Nafile (tatavvu) namazlar, herhangi bir yükümlülüğü olmadan, içten gelerek kılınan namazlardır. Beş vakit namaza bağlı olan sünnetler, ramazan geceleri kılınan teravih namazları, kuşluk namazları, gece namazları başlıca nafile namazlardır.
İslam dinine göre bu namazlarda büyük sevap ve haseneler bulunmaktadır. Önemli sayılan diğer nafile namazları şunlardır:
Abdest veya gusül alındıktan sonra vakit müsaitse, yaşlık kuruyacak kadar bir zaman geçmeden iki rekat namaz kılınması menduptur. Bu, abdest veya gusül nimetine kavuşmanın bir şükür ifadesidir. Çünkü abdest almak Allah'a yaklaştırıcı bir ibadettir, hedefi ise namazdır. Muhammed şöyle demiştir:
"Her kim şu benim aldığım gibi abdest alır ve aklından bir şey geçirmeyerek iki rekat namaz kılarsa geçmiş günahları af olunur." (Buhari, Vudû, 14)
Tahiyyetü’l Mescid Namazı Nedir, Hükmü Nedir?
Tahiyyetü’l Mescid namazı, sünnettir.

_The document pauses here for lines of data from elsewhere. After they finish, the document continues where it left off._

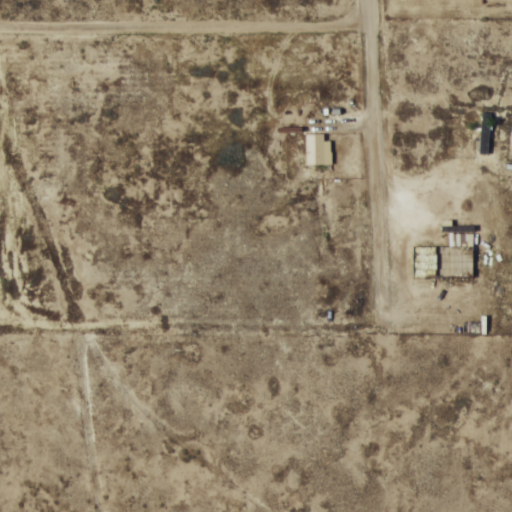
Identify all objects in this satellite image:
road: (185, 28)
building: (483, 131)
road: (187, 139)
building: (316, 148)
building: (444, 255)
road: (382, 256)
road: (448, 278)
road: (425, 307)
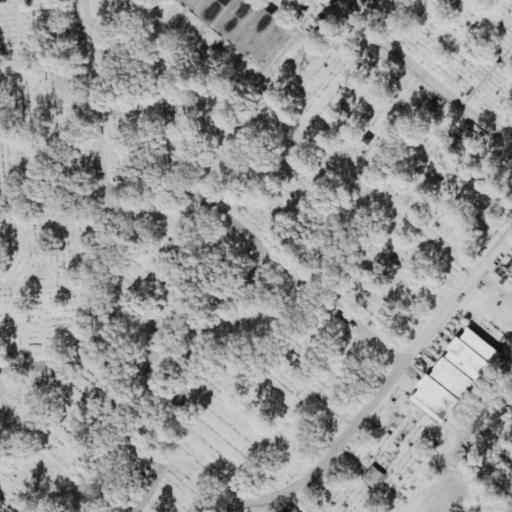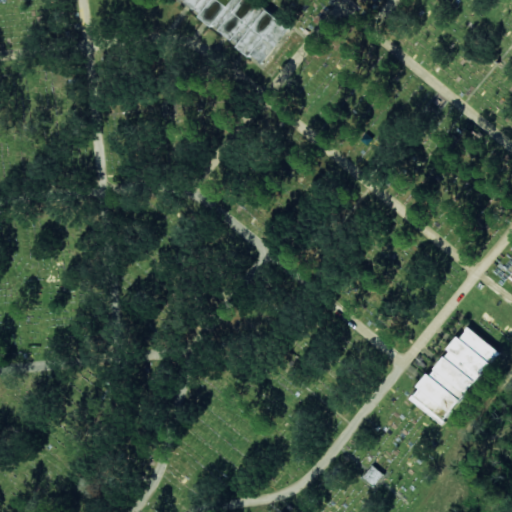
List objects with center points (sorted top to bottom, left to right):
road: (332, 13)
road: (378, 13)
park: (492, 15)
building: (243, 24)
building: (244, 24)
road: (66, 48)
road: (94, 117)
road: (223, 214)
park: (248, 251)
road: (157, 353)
building: (456, 375)
road: (372, 402)
road: (170, 433)
building: (374, 476)
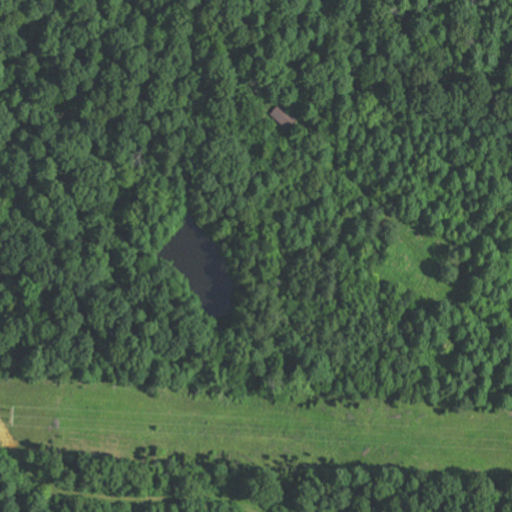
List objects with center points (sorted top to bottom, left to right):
building: (285, 116)
power tower: (13, 415)
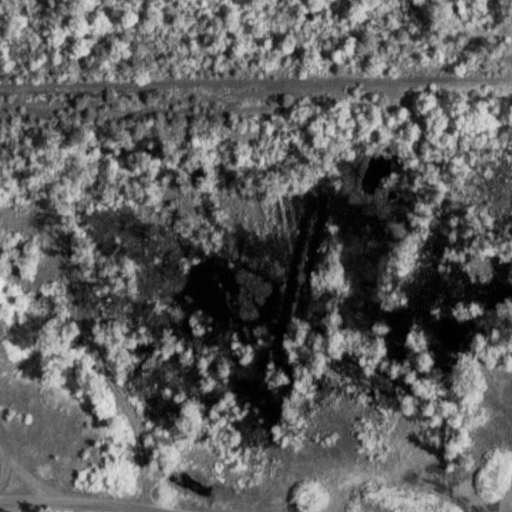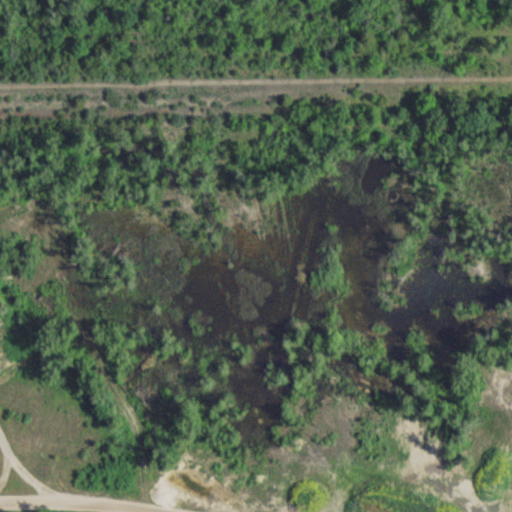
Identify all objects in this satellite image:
road: (256, 88)
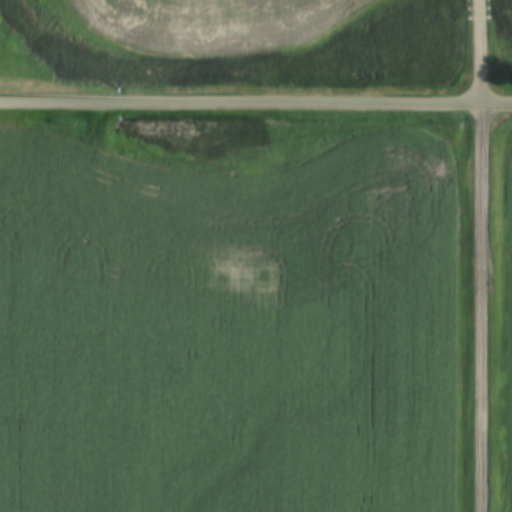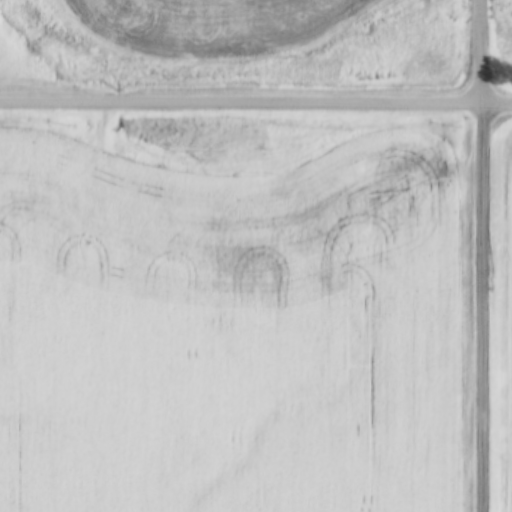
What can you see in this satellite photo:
road: (255, 107)
road: (481, 255)
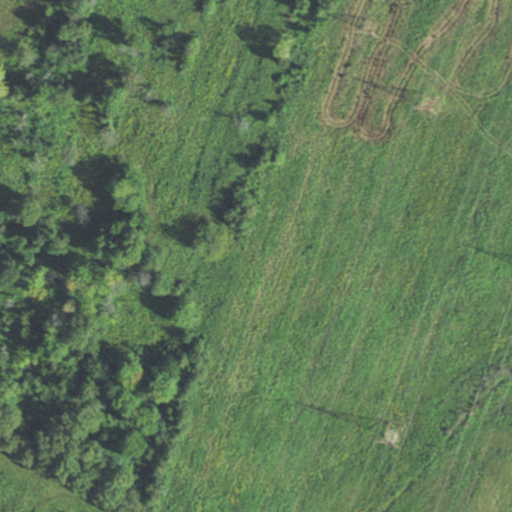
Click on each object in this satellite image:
power tower: (368, 27)
power tower: (430, 99)
power tower: (390, 431)
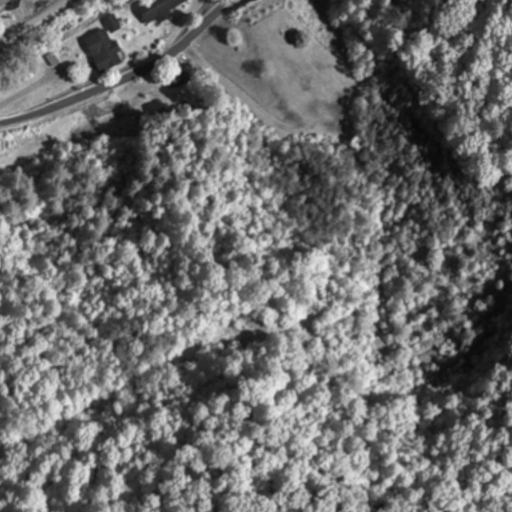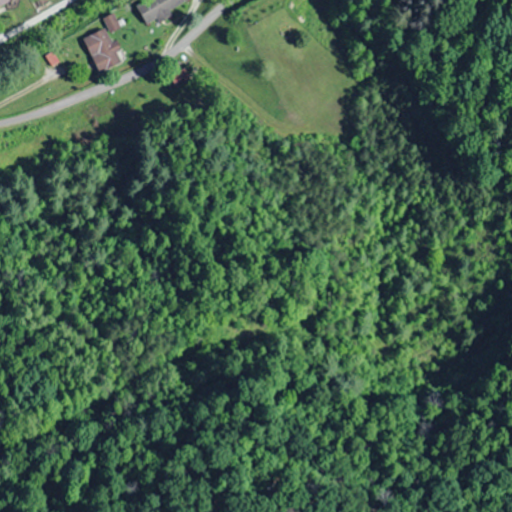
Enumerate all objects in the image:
building: (2, 1)
building: (156, 8)
road: (34, 22)
building: (101, 49)
road: (133, 81)
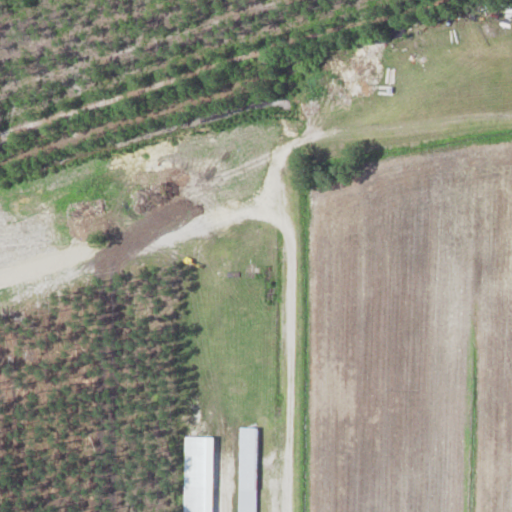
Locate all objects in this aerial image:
road: (481, 0)
building: (251, 469)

Cami ya da Mescid gibi ibadet meknına girildiği vakit oturmadan önce kılınması gerekmektedir. Hükmü, “Sizden biriniz mescide girdiği vakit oturmadan 2 Rek’at namaz kılsın!” Hz Peygamberin de öğüdüdür. Bu nedenle sünnet namaz olarak kabul edilmektedir. Tahiyyetü’l Mescid namazı Hanefilere, Maliklere ve Şafiilere göre farklı sayılarda kılınmaktadır.

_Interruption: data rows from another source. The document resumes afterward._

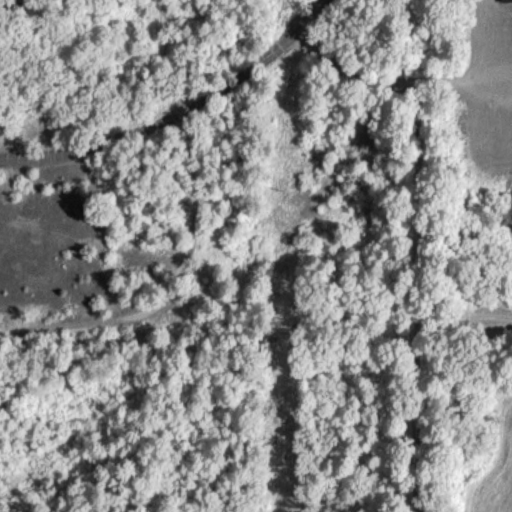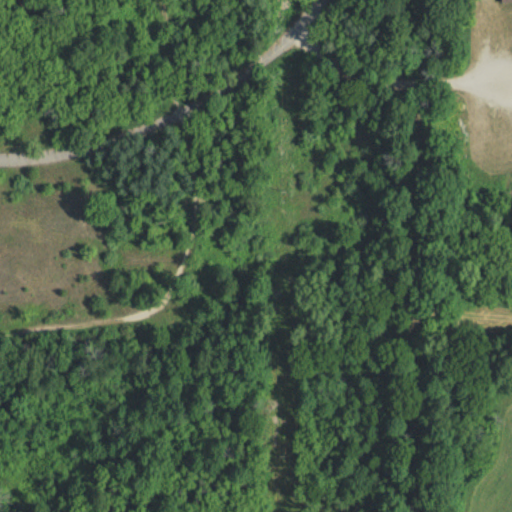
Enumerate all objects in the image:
building: (503, 2)
road: (177, 115)
park: (230, 256)
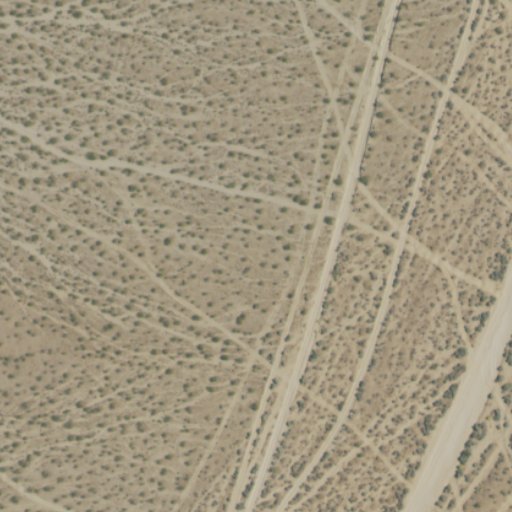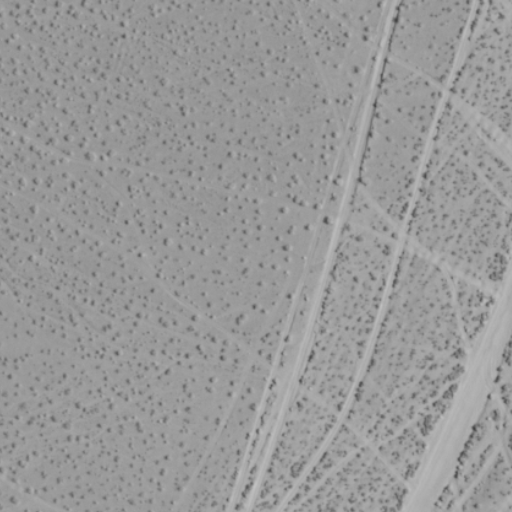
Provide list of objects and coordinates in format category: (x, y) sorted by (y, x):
road: (460, 402)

Tahiyyetü’l Mescid namazı kerahat vaktinde ve Cuma günü Hatip Minbere çıktığı vakit kılınması doğru değildir. Kişinin meşguliyeti var ise ya da Camiie girilen zaman Kerahat vakti ise Tahiyyetü’l namazı kılınması günah sayılmaktadır. Mecid- i Harâm’ın Tahiyye namazı ise Kabe’ yi Tavaf etmek demektir. Kabe tavaf edilmek niyetiyle gidildiği vakit hemen tavafa başlanması gerekmektedir.

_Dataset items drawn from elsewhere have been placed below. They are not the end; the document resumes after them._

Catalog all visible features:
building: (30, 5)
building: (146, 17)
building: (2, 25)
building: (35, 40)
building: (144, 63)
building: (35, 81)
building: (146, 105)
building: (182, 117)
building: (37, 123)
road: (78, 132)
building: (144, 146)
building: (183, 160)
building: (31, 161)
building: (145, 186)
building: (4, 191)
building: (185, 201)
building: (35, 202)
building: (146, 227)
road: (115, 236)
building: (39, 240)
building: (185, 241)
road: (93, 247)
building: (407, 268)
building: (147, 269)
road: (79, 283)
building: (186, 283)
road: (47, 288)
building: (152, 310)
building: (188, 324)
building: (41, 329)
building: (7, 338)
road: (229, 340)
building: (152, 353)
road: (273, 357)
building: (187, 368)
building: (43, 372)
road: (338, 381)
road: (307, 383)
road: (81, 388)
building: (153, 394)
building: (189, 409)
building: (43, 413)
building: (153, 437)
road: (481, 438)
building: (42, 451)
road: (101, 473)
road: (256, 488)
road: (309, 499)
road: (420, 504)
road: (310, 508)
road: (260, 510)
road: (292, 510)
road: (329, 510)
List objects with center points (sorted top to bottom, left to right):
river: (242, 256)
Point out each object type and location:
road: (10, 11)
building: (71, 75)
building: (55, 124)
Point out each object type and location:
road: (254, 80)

Tahiyyetü’l Mescid Namazı Nasıl Kılınır?
Tahiyyetü’l Mescid Namazı camiiye girildiğinde kılınan sünnet namazdır. Mescide girilen süre kerahet vakti ise ya da kişinin önemli meşguliyeti bulunuyorsa Tahiyyetü’l Mescid namazı kılmaması uygundur. Böyle durumda; Sübhânallahi ve’l- hamdü lillahi ve la ilahe illallahü va’ llahü ekber” diyerek girilmelidir. Bazı Âlimler ise; Ve la havle la kuvvete illa bi’ llahi’l-aliyyil-Azim diyerek girmektedir. Mezheplere göre farklı Rekat sayılarıyla kılınan Tahiyyetü'l Mescid namazının fazla kılınması da isteğe bağlıdır. Bu namazın kılınmaması gereken vakitler, Hatip Minbere çıkıp vaaz verdiğinde, Kerahet vaktinde ve tavaf sırasında kılınmaması gerekmektedir. Mescid-i Haram'ın Tahiyye namazı ise hemen tavafa başlamak olarak kabul edilmektedir.
Tahiyye; selam vermek demektir. Tahiyyetül-mescid, mescidin selâmlanması, saygı gösterilmesi demek ise de esasında mescidlerin sahibi olan Allaha saygı ve tâzim anlamını içermektedir. Bu bakımdan Peygamberimiz "Biriniz mescide girdiğinde, oturmadan önce iki rek‘at namaz kılsın" buyurmuştur (Müslim, “Salâtül müsâfirîn”, 11).
Kuranı kerimde mescitlere "Allahın Evleri" denilmiştir. Bir eve giren kimsenin, önce ev sahibini selamlaması kadar tabi bir şey olamaz. Bu halde Allahın Evine girenin de Onu selamlaması gerekir. Selamlamanın en mükemmel ve en güzel şekli namazla olur. Camiye giren kimsenin tahiyyetül mescid kılmak suretiyle Allah Tealayı bir nevi selamlamış, ona bağlılığını saygısını ve kulluğunu sunmuş olur.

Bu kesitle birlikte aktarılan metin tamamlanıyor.